[Exercise data]
--------------------

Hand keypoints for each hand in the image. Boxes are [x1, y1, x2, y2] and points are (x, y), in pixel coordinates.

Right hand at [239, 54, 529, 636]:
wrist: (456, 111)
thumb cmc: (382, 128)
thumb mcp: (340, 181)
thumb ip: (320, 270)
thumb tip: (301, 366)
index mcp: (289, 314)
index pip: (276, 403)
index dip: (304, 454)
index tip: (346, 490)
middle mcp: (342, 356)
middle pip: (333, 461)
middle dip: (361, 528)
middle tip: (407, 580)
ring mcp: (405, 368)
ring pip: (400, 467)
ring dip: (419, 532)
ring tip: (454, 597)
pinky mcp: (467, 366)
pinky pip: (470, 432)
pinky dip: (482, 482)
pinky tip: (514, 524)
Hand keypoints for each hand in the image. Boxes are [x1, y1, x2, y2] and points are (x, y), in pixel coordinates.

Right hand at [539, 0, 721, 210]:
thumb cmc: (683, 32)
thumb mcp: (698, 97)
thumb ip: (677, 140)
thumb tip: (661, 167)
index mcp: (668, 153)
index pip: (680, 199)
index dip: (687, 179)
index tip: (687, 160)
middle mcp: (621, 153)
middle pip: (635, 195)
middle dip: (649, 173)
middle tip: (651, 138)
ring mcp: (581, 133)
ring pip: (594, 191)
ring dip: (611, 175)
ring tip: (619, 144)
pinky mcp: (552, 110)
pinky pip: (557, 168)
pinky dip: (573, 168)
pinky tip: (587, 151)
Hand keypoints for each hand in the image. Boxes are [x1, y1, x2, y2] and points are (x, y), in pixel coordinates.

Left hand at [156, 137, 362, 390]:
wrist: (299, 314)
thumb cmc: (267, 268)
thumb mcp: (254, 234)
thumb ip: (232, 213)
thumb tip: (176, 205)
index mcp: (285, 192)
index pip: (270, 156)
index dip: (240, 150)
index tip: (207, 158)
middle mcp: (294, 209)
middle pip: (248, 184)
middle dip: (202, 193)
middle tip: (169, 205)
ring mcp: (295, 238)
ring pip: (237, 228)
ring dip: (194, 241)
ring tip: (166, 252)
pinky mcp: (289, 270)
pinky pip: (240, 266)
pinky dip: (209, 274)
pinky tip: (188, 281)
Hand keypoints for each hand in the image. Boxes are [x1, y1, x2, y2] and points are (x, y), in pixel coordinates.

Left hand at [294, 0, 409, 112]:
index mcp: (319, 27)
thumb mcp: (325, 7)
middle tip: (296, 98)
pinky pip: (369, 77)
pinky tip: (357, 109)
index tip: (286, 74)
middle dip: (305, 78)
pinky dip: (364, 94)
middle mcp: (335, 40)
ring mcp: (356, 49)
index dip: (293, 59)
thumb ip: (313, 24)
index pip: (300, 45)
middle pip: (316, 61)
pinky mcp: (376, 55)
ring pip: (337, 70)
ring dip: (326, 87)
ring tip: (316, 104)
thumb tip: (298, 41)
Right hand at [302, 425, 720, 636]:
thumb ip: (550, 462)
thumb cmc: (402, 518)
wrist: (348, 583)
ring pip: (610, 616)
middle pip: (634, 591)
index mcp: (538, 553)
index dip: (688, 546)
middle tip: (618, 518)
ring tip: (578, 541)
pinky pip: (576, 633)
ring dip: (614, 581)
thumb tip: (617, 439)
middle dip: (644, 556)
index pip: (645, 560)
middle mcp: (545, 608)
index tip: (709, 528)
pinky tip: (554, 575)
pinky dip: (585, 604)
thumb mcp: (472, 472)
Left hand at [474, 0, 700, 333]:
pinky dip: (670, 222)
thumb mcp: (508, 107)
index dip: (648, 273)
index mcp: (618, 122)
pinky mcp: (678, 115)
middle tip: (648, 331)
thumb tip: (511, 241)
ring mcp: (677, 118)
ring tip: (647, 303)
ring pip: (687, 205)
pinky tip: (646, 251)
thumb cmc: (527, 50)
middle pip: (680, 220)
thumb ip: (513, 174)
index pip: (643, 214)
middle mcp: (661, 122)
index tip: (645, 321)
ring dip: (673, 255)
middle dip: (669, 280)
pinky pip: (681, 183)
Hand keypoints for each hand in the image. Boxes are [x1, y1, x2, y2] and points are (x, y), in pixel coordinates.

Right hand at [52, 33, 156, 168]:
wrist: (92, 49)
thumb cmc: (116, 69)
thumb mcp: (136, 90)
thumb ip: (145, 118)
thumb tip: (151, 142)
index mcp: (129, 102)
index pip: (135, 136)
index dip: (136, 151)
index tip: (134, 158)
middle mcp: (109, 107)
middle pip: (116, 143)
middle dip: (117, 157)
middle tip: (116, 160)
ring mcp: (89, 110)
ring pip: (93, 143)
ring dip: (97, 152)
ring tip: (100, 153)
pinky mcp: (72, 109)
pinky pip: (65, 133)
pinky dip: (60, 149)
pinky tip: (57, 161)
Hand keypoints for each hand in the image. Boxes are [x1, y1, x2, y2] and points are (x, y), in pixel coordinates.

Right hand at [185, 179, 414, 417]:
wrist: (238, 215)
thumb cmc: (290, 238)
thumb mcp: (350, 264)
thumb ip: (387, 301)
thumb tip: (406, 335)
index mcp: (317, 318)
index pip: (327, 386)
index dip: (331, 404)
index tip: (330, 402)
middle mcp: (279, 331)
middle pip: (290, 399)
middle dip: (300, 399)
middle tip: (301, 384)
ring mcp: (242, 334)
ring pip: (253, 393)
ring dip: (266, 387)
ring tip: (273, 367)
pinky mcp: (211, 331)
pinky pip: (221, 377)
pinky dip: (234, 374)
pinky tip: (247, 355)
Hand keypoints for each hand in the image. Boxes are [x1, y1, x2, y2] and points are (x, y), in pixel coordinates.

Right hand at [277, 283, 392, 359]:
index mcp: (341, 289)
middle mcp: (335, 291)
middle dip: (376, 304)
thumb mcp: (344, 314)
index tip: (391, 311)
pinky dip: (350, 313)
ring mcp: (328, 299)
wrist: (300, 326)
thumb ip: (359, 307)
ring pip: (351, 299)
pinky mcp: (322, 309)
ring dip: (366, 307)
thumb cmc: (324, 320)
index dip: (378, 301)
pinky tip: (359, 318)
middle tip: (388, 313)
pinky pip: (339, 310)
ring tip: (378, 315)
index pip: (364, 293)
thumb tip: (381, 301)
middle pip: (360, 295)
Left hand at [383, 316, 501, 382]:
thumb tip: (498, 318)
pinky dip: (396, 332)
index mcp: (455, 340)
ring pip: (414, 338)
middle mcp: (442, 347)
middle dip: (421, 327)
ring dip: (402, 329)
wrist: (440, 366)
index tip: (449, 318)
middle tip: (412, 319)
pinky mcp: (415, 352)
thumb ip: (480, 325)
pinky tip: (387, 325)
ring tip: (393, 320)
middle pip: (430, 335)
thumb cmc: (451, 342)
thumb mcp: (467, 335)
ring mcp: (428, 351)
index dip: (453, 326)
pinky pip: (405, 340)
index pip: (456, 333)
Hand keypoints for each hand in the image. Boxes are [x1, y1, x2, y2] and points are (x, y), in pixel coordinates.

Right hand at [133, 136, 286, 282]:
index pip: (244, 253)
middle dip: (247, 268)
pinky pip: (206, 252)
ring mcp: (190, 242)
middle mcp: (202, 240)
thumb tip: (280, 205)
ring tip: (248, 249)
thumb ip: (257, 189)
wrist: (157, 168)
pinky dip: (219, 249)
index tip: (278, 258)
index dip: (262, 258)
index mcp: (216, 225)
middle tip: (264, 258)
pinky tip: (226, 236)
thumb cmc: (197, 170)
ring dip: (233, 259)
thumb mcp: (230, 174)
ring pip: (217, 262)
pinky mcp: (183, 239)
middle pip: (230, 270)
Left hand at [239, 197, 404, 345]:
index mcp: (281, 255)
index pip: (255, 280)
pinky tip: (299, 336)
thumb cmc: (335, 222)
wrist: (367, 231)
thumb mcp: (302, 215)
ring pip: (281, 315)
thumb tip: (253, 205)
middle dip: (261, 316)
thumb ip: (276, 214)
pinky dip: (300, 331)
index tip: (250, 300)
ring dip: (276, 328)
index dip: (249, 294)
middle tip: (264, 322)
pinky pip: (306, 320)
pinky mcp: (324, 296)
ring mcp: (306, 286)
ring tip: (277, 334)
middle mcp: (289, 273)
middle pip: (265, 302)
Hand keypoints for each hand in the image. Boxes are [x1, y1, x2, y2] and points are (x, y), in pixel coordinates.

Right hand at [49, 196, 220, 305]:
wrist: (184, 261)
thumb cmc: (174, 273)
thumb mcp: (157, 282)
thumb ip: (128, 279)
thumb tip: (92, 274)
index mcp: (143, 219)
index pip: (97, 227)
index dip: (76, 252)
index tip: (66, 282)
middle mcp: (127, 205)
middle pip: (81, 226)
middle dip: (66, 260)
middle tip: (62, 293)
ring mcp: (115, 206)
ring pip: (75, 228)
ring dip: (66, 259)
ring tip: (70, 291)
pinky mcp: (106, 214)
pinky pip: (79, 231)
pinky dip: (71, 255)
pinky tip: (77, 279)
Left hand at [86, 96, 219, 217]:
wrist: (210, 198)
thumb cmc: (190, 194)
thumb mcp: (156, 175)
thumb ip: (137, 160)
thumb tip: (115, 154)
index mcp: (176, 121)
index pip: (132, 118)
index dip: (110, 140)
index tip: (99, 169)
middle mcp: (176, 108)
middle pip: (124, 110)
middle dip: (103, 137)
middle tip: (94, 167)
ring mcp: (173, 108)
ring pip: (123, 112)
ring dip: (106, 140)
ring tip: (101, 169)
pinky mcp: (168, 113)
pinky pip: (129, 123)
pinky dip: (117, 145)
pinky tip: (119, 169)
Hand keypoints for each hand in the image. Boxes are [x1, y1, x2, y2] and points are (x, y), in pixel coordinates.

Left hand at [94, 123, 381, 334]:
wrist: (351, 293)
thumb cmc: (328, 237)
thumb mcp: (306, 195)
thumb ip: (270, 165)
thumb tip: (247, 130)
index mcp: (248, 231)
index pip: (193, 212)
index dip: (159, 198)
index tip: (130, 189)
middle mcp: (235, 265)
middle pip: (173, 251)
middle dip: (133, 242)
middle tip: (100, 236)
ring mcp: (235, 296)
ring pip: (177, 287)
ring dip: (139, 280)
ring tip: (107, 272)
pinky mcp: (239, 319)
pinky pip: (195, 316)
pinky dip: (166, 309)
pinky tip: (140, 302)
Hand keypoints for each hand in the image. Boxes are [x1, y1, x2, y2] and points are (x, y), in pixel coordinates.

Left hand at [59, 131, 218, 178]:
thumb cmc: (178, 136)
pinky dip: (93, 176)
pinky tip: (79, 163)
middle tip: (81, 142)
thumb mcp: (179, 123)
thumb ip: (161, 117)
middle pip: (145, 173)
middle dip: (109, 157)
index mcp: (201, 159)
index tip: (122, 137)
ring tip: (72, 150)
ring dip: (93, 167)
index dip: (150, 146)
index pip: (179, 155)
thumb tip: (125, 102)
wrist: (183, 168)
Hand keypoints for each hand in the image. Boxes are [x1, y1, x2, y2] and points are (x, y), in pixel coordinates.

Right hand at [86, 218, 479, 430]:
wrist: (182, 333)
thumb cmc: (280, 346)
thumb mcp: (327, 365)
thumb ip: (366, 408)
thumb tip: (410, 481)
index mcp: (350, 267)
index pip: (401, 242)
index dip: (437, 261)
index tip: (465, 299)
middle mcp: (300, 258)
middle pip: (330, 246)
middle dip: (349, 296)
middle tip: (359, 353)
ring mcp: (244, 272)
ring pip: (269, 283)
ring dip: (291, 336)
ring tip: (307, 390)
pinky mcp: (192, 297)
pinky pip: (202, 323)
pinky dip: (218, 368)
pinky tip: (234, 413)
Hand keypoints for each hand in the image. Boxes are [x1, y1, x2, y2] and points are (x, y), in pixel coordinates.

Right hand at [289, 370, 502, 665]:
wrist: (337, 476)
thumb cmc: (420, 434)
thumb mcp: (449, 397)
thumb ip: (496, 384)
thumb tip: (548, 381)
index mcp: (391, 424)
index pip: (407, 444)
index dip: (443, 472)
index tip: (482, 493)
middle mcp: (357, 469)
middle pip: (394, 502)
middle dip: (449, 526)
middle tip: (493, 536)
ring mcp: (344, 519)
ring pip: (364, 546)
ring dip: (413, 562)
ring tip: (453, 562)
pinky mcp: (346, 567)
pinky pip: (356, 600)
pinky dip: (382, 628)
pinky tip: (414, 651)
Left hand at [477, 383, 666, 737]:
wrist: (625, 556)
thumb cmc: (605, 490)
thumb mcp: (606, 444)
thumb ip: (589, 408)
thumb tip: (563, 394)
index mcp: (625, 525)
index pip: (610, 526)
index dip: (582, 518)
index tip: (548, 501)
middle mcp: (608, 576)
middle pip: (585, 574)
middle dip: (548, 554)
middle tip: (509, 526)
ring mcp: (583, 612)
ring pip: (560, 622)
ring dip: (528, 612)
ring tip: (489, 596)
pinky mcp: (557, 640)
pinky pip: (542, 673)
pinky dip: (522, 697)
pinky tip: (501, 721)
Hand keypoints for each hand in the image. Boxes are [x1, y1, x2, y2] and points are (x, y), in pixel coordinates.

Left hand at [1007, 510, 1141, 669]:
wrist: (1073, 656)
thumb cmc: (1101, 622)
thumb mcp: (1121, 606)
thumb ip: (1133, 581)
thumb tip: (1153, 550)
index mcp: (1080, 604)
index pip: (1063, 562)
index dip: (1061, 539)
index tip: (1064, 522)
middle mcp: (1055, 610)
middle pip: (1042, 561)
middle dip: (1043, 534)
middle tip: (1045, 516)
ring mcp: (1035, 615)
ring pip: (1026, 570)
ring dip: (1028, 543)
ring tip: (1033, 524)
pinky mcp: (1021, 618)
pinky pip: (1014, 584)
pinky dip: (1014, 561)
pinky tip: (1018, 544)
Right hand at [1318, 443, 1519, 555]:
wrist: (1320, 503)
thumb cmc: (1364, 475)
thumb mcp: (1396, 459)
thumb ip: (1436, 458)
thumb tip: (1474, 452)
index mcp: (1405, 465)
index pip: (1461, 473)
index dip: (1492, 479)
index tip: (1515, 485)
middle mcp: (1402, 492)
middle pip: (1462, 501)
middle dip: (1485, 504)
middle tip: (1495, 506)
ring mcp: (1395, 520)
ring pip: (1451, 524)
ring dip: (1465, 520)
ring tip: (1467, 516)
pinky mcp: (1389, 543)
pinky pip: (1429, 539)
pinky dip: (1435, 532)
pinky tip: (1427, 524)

--------------------

[What the exercise asks]
Look through the listing above and give the number of lines containing the string "Left", with nothing else.

[Written answer]
10